*TO-DO ITEM*. Rewrite the listing starting at its first line and ending at the line containing "features 80 unique slices, ranging from", with "spin wheel" replaced by "spinner wheel" and nothing else changed. Leave the pictures out.

*EXTRACTED INFORMATION*.
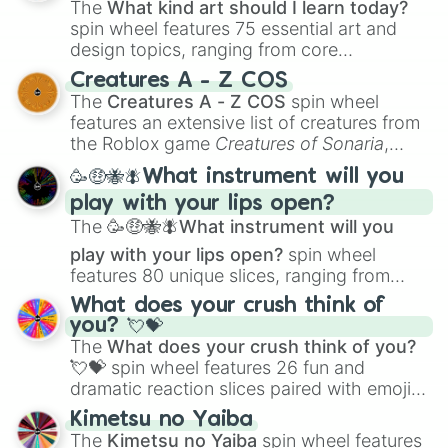
The
What kind art should I learn today?
spin wheel features 75 essential art and
design topics, ranging from core
techniques like
Anatomy
,
Perspective
, and
Creatures A - Z COS
Color Theory
to specialized skills like
The
Creatures A - Z COS
spin wheel
Creature Design
,
2D Animation
, and
features an extensive list of creatures from
Portfolio Building
.
the Roblox game
Creatures of Sonaria
,
spanning from
Adharcaiin
,
Boreal Warden
,
🥳🤑🐝🪰What instrument will you
and
Corvurax
all the way to
Yggdragstyx
,
play with your lips open?
Zwevealisk
, and various Wardens.
The
🥳🤑🐝🪰What instrument will you
play with your lips open?
spin wheel
features 80 unique slices, ranging from
traditional wind instruments like the
Flute
,
What does your crush think of
Saxophone
, and
Trombone
to unusual
you? 💘💝
musical prompts like the
Jaw Harp
,
Nose
The
What does your crush think of you?
flute (with lips open)
, and
Kazoo
.
💘💝
spin wheel features 26 fun and
dramatic reaction slices paired with emojis,
ranging from sweet options like
😍 love
Kimetsu no Yaiba
you
,
😇 your an angel
, and
😊 sweet
to
The
Kimetsu no Yaiba
spin wheel features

*RESPONSE TO THE TASK*.
The
What kind art should I learn today?
spinner wheel features 75 essential art and
design topics, ranging from core
techniques like
Anatomy
,
Perspective
, and
Creatures A - Z COS
Color Theory
to specialized skills like
The
Creatures A - Z COS
spinner wheel
Creature Design
,
2D Animation
, and
features an extensive list of creatures from
Portfolio Building
.
the Roblox game
Creatures of Sonaria
,
spanning from
Adharcaiin
,
Boreal Warden
,
🥳🤑🐝🪰What instrument will you
and
Corvurax
all the way to
Yggdragstyx
,
play with your lips open?
Zwevealisk
, and various Wardens.
The
🥳🤑🐝🪰What instrument will you
play with your lips open?
spinner wheel
features 80 unique slices, ranging from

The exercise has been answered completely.